Waking to the alarm was no longer a habit for Ankita. More than the alarm clock, it was the body clock that was more accurate, making sure she was up fifteen minutes before the alarm did its duty. The 5:00 am stillness was tranquillity to her. It was her favourite time of the day and she did not want to waste even a second being sloppy or dilly-dallying on whether or not to quit the warmth of the quilt.
She freshened up and slid her feet into the snug-fitting new trainers that had been demanding her attention for long. The specially designed trainers were extraordinary because they were meant to cater to differently-abled, larger than life people like her.
Yes …..She had begun to accept the truth which her athletic mind had evaded for long. Yes…..she was differently-abled…..not because she had lost one foot but because she had fought to live and emerge a winner from the trauma.
The trail of thoughts never left her easily….she smiled to herself snugly covering her neck with the beautifully knitted woollen scarf, a gift from her mentor, her friend, her younger sister. The scarf was warm with memories, love and a promise…the promise to never give up.
“Oh! Come on now Ankita!”. “Stop getting emotional and overcome with self-pity.”
No, No…this wasn’t a second or third person calling out to Ankita. It was her conscious nudging her…to let go of the thoughts and get out of the door. A pleasantly chilly morning awaited her. The jogging track had been longing for her presence. The familiar faces had longed to acknowledge her blazing smile and a captivating spirit of sportsmanship.
No sooner that she stepped on to the green track in the park, Ankita felt her apprehensions and agonising past fade away. Rousing applause broke her reverie of thoughts.

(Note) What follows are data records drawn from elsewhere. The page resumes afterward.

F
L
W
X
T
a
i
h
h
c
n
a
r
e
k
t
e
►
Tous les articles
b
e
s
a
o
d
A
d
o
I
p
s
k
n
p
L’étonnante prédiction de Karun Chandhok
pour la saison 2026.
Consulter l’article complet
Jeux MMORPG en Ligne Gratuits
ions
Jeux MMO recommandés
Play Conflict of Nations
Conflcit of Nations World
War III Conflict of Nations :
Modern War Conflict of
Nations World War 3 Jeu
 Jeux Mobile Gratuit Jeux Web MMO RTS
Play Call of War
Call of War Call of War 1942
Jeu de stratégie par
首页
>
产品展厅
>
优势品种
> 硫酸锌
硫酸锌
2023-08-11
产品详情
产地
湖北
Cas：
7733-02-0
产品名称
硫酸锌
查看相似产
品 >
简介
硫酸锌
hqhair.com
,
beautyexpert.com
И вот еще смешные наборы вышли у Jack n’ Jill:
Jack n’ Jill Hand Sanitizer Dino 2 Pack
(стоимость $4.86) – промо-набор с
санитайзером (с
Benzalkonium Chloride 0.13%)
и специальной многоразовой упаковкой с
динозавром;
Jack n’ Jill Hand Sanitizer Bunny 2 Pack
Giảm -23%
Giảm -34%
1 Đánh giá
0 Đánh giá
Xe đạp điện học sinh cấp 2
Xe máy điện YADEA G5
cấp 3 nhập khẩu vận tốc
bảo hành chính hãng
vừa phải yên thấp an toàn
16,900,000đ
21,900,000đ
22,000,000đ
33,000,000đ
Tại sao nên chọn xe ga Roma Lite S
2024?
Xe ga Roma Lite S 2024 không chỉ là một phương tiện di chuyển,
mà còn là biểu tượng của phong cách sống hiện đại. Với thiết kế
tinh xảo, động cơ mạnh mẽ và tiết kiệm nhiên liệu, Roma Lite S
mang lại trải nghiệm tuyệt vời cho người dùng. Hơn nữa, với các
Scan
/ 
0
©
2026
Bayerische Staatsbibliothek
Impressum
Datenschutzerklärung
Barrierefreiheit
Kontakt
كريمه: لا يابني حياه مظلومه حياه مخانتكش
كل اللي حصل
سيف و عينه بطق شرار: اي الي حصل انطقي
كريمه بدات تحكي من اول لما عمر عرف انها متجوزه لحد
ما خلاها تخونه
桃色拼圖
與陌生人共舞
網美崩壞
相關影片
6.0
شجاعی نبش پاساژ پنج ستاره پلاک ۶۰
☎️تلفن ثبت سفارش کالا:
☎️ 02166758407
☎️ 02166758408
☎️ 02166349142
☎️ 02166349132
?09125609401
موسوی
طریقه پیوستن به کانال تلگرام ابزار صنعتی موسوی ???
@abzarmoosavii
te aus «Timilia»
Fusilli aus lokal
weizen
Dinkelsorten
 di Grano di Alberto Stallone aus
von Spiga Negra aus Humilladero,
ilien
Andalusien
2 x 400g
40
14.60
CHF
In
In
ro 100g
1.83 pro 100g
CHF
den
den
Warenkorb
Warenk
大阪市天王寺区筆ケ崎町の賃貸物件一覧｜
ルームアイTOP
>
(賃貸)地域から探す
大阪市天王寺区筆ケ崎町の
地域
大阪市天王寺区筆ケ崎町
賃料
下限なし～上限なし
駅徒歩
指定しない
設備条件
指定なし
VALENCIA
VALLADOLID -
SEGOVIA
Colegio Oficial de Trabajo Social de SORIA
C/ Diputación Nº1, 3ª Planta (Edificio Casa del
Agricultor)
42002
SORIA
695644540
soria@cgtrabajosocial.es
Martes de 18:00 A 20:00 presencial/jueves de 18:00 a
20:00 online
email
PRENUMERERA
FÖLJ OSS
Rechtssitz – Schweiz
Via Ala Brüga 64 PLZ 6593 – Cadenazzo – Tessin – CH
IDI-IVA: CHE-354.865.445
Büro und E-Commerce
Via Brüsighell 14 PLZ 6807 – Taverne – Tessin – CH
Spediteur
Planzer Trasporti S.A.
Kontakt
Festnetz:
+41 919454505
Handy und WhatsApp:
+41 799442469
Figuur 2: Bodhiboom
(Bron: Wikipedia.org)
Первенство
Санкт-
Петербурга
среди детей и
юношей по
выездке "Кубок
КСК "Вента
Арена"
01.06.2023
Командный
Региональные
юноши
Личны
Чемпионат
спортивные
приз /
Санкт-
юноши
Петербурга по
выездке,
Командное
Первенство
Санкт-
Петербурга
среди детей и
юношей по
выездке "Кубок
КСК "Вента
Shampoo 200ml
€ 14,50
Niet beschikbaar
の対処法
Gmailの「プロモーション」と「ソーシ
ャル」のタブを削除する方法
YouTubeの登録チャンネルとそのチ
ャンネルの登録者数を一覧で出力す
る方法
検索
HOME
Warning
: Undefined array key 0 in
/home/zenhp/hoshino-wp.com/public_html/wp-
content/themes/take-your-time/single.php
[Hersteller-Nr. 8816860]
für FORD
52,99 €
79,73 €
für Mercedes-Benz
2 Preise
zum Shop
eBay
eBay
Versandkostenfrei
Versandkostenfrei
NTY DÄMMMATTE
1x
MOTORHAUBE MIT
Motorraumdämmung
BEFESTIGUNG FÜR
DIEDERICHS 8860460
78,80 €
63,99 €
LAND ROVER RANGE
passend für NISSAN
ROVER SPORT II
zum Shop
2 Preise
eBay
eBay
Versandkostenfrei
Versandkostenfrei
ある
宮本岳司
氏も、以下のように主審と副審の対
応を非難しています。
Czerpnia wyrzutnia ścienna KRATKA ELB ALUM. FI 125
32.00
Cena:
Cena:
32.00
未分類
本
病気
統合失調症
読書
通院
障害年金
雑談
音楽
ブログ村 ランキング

It was the group of Octogenarians whom she had inspired to form an exercise club in the locality.
“Come on beta, what are you waiting for? Just do it.” The cheering grew louder and so did the applause as she broke into a winning sprint.
“The slight limp would stay for a while. There is nothing to worry about. It will get better as you resume your exercise routine”, Dr Avinash Chaudhary’s words echoed in her ears once she had regained breath. He had been encouraging, helping her balance on the prosthetic foot.
From that moment, it had taken her two years to come to terms with the way the almost fatal accident had changed her life from being a national level star athlete to a depressed and detested patient. Her younger sister, Chetna had been her rock through this difficult time. Chetna’s strength and immortal belief in the phrase, “don’t bother whether you succeed or fail, your job is to just march on” had pulled Ankita through the dark phase of life.
Today, from where she stood, she only looked forward to new days filled with warmth and sunshine. Her tryst with death and beyond edged her to finally pen down the Prologue to the book she had been contemplating, “Knock Them Down”. The story from falling to rising up. A story that would not be a sad story of life knocked down by tragedy but the other way round! “Wow”, she smiled. “Chetna was right”. The title itself was the fruit punch that pushes me to pick up the pen and march forward.